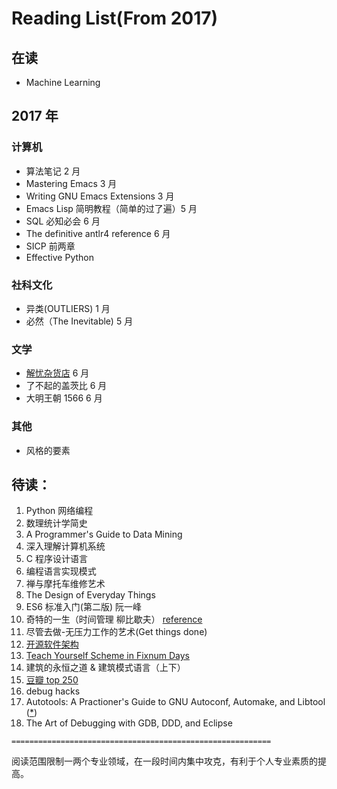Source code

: * Reading List(From 2017)

** 在读
    - Machine Learning

** 2017 年

*** 计算机
    - 算法笔记 2 月
    - Mastering Emacs 3 月
    - Writing GNU Emacs Extensions 3 月
    - Emacs Lisp 简明教程（简单的过了遍）5 月
    - SQL 必知必会 6 月
    - The definitive antlr4 reference 6 月
    - SICP 前两章
    - Effective Python

*** 社科文化
    - 异类(OUTLIERS) 1 月
    - 必然（The Inevitable) 5 月
*** 文学
    - [[./reading-notes/解忧杂货店.org][解忧杂货店]] 6 月
    - 了不起的盖茨比 6 月
    - 大明王朝 1566 6 月
*** 其他
    - 风格的要素

** 待读：

 1. Python 网络编程
 2. 数理统计学简史
 3. A Programmer's Guide to Data Mining
 4. 深入理解计算机系统
 5. C 程序设计语言
 6. 编程语言实现模式
 7. 禅与摩托车维修艺术
 8. The Design of Everyday Things
 9. ES6 标准入门(第二版) 阮一峰
 10. 奇特的一生（时间管理 柳比歇夫） [[http://www.mifengtd.cn/articles/lyubishchev-time-management.html][reference]]
 11. 尽管去做-无压力工作的艺术(Get things done)
 12. [[http://www.ituring.com.cn/book/1143][开源软件架构]]
 13. [[http://ds26gte.github.io/tyscheme/index-Z-H-1.html][Teach Yourself Scheme in Fixnum Days]]
 14. 建筑的永恒之道 & 建筑模式语言（上下）
 15. [[https://book.douban.com/top250?start=1][豆瓣 top 250]]
 16. debug hacks
 17. Autotools: A Practioner's Guide to GNU Autoconf, Automake, and Libtool ([[https://github.com/zhangsen/doc-autotools-in-practice/blob/master/autotools.rst][*]])
 18. The Art of Debugging with GDB, DDD, and Eclipse






============================================================

阅读范围限制一两个专业领域，在一段时间内集中攻克，有利于个人专业素质的提高。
● ● ●
* [ABOUT THIS TASK] List each line of the records that holds the string "reference".

* [EXPECTED OUTPUT]
    - The definitive antlr4 reference 6 月
 10. 奇特的一生（时间管理 柳比歇夫） [[http://www.mifengtd.cn/articles/lyubishchev-time-management.html][reference]]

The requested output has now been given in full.